Mit ihrem selbstbetitelten Debütalbum „Pain Gain“ schlagen Pain Gain einen völlig neuen Weg ein. Das Trio um Chloe Kaul, Hamish Lefevre und Samuel Cooke lässt seine elektronischen Wurzeln bewusst hinter sich und präsentiert stattdessen ein Album, das sich irgendwo zwischen Indie-Rock, atmosphärischem Pop und experimentellen Klanglandschaften bewegt.
Dabei entsteht ein Werk, das weniger auf schnelle Eingängigkeit setzt, sondern vielmehr von Emotionen, Dynamik und Atmosphäre lebt.
Von der ersten bis zur letzten Minute wirkt „Pain Gain“ erstaunlich geschlossen.

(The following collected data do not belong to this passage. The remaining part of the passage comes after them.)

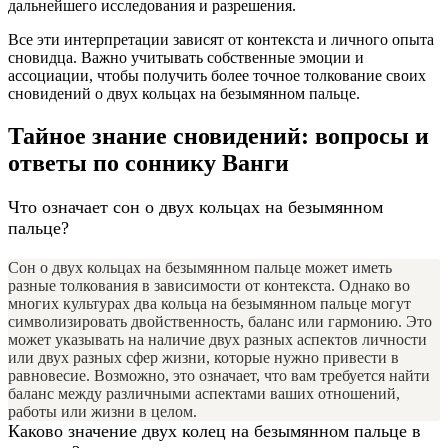
дальнейшего исследования и разрешения.
Все эти интерпретации зависят от контекста и личного опыта
сновидца. Важно учитывать собственные эмоции и
ассоциации, чтобы получить более точное толкование своих
сновидений о двух кольцах на безымянном пальце.
Тайное знание сновидений: вопросы и
ответы по соннику Ванги
Что означает сон о двух кольцах на безымянном
пальце?
Сон о двух кольцах на безымянном пальце может иметь
разные толкования в зависимости от контекста. Однако во
многих культурах два кольца на безымянном пальце могут
символизировать двойственность, баланс или гармонию. Это
может указывать на наличие двух разных аспектов личности
или двух разных сфер жизни, которые нужно привести в
равновесие. Возможно, это означает, что вам требуется найти
баланс между различными аспектами ваших отношений,
работы или жизни в целом.
Каково значение двух колец на безымянном пальце в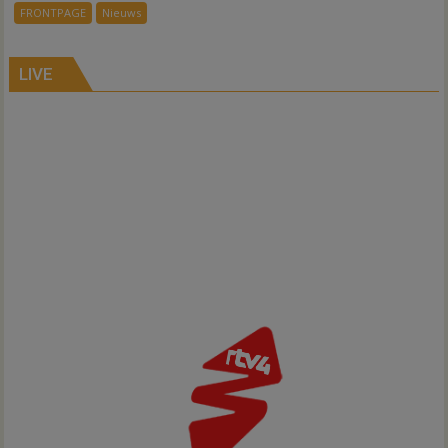
voor
FRONTPAGE
Nieuws
ondergang
Inno-
Air
LIVE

Statt einzelne Stilrichtungen in den Vordergrund zu stellen.
Besonders überzeugend ist die Authentizität, die das Trio ausstrahlt. Nichts wirkt künstlich oder auf Radiofreundlichkeit getrimmt. Vielmehr entsteht der Eindruck, dass die Songs genau so klingen sollten – mit all ihren kleinen Ecken, Kanten und bewusst zugelassenen Unperfektheiten. Gerade dieser organische Charakter verleiht dem Album seine besondere Identität.
Auch inhaltlich bewegt sich „Pain Gain“ fernab einfacher Antworten. Die Texte setzen sich mit Identität, Veränderung, mentaler Belastung und persönlichen Umbrüchen auseinander, ohne dabei belehrend oder überdramatisch zu wirken. Stattdessen entfaltet sich über die gesamte Spielzeit eine dichte, fast melancholische Atmosphäre, die hervorragend mit der musikalischen Ausrichtung harmoniert.

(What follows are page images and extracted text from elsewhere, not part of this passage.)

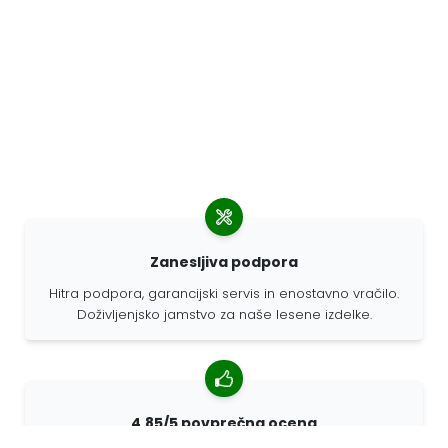
Zanesljiva podpora
Hitra podpora, garancijski servis in enostavno vračilo.
Doživljenjsko jamstvo za naše lesene izdelke.
4,85/5 povprečna ocena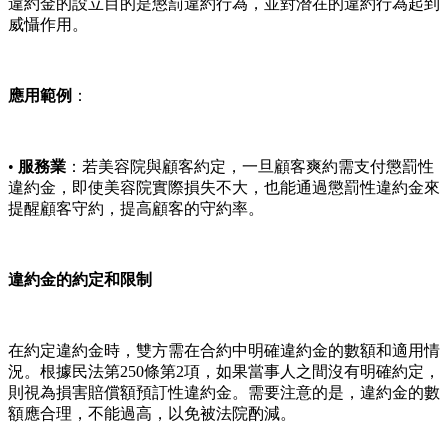
違約金的設立目的是懲罰違約行為，並對潛在的違約行為起到
威懾作用。
應用範例
：
•
服務業
：若美容院與顧客約定，一旦顧客爽約需支付懲罰性
違約金，即使美容院實際損失不大，也能通過懲罰性違約金來
提醒顧客守約，提高顧客的守約率。
違約金的約定和限制
在約定違約金時，雙方需在合約中明確違約金的數額和適用情
況。根據民法第250條第2項，如果當事人之間沒有明確約定，
則視為損害賠償額預訂性違約金。需要注意的是，違約金的數
額應合理，不能過高，以免被法院酌減。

Allerdings verlangt das Debüt auch Geduld. Wer eingängige Hooks oder offensichtliche Höhepunkte erwartet, wird sich zunächst schwertun. Viele Momente erschließen sich erst nach mehreren Durchläufen, wodurch das Album zwar nachhaltig wächst, beim ersten Hören aber etwas distanziert wirken kann. Gerade deshalb dürfte „Pain Gain“ eher Hörer*innen ansprechen, die sich gerne intensiv mit einem Album beschäftigen.
Am Ende überzeugt das Debüt vor allem als geschlossenes Gesamtwerk. Pain Gain verzichten bewusst auf musikalische Effekthascherei und konzentrieren sich stattdessen auf Atmosphäre, Emotionen und ein starkes Zusammenspiel der drei Musiker*innen. Das Ergebnis ist ein mutiges, eigenständiges Album, das nicht jedem sofort gefallen wird, aber genau dadurch einen bleibenden Eindruck hinterlässt.